» Task statement
Word for word, restate the line containing "333 145 3.55" and all the lines that come after it in the entries below. Include nothing from before it.

» Supplied material
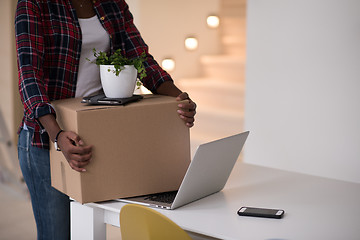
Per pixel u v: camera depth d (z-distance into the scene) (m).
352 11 3.34
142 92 5.27
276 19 3.76
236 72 6.12
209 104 6.12
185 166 1.73
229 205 1.61
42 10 1.71
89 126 1.52
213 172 1.64
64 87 1.79
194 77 6.46
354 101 3.40
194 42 6.24
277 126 3.86
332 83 3.50
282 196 1.71
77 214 1.69
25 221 3.55
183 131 1.70
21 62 1.64
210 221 1.46
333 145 3.55
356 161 3.44
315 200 1.67
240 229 1.40
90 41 1.83
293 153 3.79
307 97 3.65
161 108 1.64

» Answer to the exercise
333 145 3.55
356 161 3.44
315 200 1.67
240 229 1.40
90 41 1.83
293 153 3.79
307 97 3.65
161 108 1.64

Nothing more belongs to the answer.